Lockdowns permitting, in 2020 they worked at expanding the demos for a week with engineer Ian Davenport at Courtyard Studios in Abingdon, where they’ve recorded since 1991’s debut LP Just For A Day. “It’s the studio we’ve used since we were kids,” he says. “It’s still got the same sofa.” Halstead took the recordings back to Cornwall and worked on “40-odd demos” – sound sources used include the Plaits macro-oscillator module and the Moog Matriarch analogue synth – which were then whittled down to 13 songs. Short visits to Courtyard and then to Church studios in Leicestershire followed.

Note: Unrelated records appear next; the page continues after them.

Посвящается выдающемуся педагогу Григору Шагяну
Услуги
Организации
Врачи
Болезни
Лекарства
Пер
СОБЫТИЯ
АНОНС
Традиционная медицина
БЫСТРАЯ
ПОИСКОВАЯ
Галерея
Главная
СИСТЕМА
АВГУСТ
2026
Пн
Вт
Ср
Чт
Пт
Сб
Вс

“We’ve always tried to work as a pretty solid democracy,” says Halstead, who wrote all the songs and assures us singer Rachel Goswell “is good”. “There’s never a track that all five of us don’t really love, which makes it quite hard to get a record together. Like Nick [Chaplin, bass] might have less patience for anything that’s too ambient or boring. I lean more towards boring, I’m quite happy to make long, boring music, but if I tried to force that on the band it wouldn’t work.”

Before Christmas 2022, Halstead went to Los Angeles to mix the album with War On Drugs/Beck/Killers engineer Shawn Everett, completing the process remotely at the end of February 2023. Of the finished album, he promises, “if you’ve got any idea about how the band sounds you’d think it was pretty Slowdive-y.” Hard data thereafter is elusive.

Rachel Goswell

“Being really vague isn’t unusual for us,” says Halstead. “We never come into it with a concept and I don’t really know what the record is about, or most of the songs. There’s a song called Andalusia Plays which has some very precise lyrics, almost a blow-by-blow account of a certain moment in a very special relationship for me, but I don’t know why I wrote about it.”

Fair enough. What guitar effects have you been using? “All of them.”

FACT SHEET

Title: Everything Is Alive

Due: September 1

Production: Neil Halstead

Songs: Andalusia Plays/Chained To A Cloud/Prayer/ Shanty

The Buzz: Neil Halstead: “I thought it was going to be quite a dark record but once we got together as a band, I think some of that darkness lifted and some of the tunes became a bit lighter. We found that spot that we’re all comfortable with. I think we were a bit stumped about direction initially – we took the long way round to just making a record that sounds like Slowdive.”